Abstract:
General first order methods (GFOMs), including various gradient descent variants and approximate message passing algorithms, constitute a broad class of iterative algorithms widely used in modern statistical learning problems. Some GFOMs also serve as constructive proof devices, iteratively characterizing the empirical distributions of statistical estimators in the asymptotic regime of large system limits for a fixed number of iterations.
This talk develops a non-asymptotic mean-field characterization of the dynamics of a general class of GFOMs. Our characterizations capture the precise stochastic behavior of each coordinate of the GFOM iterates and, more importantly, hold universally across a broad class of heterogeneous random matrix models.

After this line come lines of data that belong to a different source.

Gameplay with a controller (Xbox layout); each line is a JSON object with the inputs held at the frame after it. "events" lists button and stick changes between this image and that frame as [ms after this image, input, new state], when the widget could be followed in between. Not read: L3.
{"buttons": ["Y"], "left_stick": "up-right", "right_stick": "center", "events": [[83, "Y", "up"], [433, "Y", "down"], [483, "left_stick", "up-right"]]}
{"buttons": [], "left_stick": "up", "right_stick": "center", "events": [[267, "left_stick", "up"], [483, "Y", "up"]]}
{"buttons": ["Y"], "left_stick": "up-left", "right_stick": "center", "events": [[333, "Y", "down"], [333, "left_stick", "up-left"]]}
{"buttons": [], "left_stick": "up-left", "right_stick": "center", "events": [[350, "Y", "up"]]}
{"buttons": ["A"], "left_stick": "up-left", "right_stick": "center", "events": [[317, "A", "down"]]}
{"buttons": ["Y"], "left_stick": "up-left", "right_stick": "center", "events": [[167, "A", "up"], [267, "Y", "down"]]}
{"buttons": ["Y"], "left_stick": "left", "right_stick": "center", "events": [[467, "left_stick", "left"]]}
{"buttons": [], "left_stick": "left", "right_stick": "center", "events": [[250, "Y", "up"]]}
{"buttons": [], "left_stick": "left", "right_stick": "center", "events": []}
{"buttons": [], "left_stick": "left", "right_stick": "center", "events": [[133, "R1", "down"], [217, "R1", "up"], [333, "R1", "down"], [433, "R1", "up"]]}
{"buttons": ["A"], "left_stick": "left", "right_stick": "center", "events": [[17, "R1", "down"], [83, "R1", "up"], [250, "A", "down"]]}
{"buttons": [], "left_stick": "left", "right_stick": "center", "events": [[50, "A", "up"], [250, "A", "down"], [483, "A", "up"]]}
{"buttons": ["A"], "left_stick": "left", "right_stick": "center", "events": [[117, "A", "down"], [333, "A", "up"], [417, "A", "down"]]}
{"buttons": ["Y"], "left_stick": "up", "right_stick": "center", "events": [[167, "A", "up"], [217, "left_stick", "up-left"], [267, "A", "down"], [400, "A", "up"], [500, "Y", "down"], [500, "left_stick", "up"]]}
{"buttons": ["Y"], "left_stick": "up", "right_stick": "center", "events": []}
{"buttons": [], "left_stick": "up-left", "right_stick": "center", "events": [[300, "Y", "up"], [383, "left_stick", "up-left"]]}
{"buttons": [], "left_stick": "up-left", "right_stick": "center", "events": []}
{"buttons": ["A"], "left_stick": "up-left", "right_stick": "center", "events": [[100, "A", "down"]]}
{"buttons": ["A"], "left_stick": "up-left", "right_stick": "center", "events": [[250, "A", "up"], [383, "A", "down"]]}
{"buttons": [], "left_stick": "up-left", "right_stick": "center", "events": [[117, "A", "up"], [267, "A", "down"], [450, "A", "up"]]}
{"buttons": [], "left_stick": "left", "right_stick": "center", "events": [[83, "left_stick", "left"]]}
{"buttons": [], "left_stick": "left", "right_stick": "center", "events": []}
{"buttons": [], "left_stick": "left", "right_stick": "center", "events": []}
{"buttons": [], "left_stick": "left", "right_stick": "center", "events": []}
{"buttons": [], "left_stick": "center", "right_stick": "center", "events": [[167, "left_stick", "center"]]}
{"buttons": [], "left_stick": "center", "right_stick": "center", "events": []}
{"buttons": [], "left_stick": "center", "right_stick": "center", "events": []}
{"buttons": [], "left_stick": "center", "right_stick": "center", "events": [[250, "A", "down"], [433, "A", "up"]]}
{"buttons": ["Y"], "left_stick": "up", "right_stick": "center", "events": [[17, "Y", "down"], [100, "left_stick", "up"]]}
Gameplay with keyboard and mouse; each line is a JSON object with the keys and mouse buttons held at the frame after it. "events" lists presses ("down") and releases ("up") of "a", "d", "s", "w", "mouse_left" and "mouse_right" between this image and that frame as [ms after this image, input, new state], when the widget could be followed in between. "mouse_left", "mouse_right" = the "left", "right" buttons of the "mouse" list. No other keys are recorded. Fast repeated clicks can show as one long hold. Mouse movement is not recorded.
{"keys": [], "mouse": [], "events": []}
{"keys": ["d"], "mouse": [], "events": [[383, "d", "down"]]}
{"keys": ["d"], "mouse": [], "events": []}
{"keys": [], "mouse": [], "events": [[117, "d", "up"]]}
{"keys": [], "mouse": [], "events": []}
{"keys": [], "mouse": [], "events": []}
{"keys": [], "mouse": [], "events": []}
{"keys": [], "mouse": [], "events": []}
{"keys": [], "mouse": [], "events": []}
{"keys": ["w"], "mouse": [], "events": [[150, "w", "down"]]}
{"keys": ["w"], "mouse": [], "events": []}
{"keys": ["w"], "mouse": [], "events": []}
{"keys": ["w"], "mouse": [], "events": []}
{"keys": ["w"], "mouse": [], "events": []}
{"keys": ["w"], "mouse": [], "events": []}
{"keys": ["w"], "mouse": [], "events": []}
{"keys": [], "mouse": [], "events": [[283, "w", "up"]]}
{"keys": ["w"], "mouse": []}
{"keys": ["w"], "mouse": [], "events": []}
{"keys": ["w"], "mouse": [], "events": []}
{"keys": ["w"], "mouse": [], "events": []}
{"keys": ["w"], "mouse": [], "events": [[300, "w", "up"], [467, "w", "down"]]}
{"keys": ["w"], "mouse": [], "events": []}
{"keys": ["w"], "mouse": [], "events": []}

We demonstrate the utility of these general results through two applications. In the first application, we characterize the mean-field behavior of gradient descent algorithms in a broad class of empirical risk minimization problems. Our theory also facilitates a generic iterative algorithm that consistently estimates key state evolution parameters, which can be used for statistical inference via gradient descent.
In the second application, we develop an algorithmic method for proving the universality of regularized regression estimators. Specifically, we systematically improve universality results for regularized regression estimators in the linear model and resolve the universality conjecture for (regularized) maximum likelihood estimators in the logistic regression model.
About the Speaker:
Qiyang Han is an Associate Professor of Statistics at Rutgers University. He received a Ph.D. in Statistics in 2018 from University of Washington under the supervision of Professor Jon A. Wellner. His research expands broadly in mathematical statistics and high dimensional probability, including empirical process theory, constrained nonparametric inference, mean-field high dimensional statistics, and more recently, large random iterative algorithms. He is a recipient of the NSF CAREER award, the Bernoulli Society New Researcher Award, and the David G. Kendall’s Award in Mathematical Statistics.